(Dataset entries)
==========

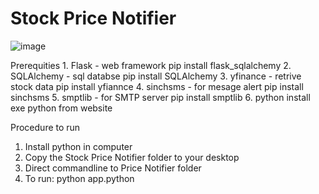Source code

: # Stock Price Notifier
![image](https://user-images.githubusercontent.com/24174278/210153403-e3418282-ee5e-4298-8685-b138022a8098.png)

Prerequities
    1. Flask - web framework
        pip install flask_sqlalchemy
    2. SQLAlchemy - sql databse
        pip install SQLAlchemy
    3. yfinance - retrive stock data
        pip install yfiannce
    4. sinchsms - for mesage alert
        pip install sinchsms
    5. smptlib - for SMTP server
        pip install smptlib
    6. python
        install exe python from website

Procedure to run
1. Install python in computer
2. Copy the Stock Price Notifier folder to your desktop
3. Direct commandline to Price Notifier folder
4. To run: python app.python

==========

## Problem requirements
Your answer must be the lines above from the one containing "pip install flask_sqlalchemy" to the one containing "install exe python from website", both included, restated word for word.

## Response
        pip install flask_sqlalchemy
    2. SQLAlchemy - sql databse
        pip install SQLAlchemy
    3. yfinance - retrive stock data
        pip install yfiannce
    4. sinchsms - for mesage alert
        pip install sinchsms
    5. smptlib - for SMTP server
        pip install smptlib
    6. python
        install exe python from website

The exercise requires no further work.